### PROBLEM TO SOLVE
Each entry in the block below needs to be copied out exactly.

------------------------

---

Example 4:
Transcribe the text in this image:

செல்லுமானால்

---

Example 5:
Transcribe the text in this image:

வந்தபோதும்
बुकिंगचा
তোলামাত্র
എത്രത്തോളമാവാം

------------------------

### WRITTEN ANSWER
---

Example 4:
Transcribe the text in this image:

செல்லுமானால்

---

Example 5:
Transcribe the text in this image:

வந்தபோதும்
बुकिंगचा
তোলামাত্র
എത്രത്തോളമാവാം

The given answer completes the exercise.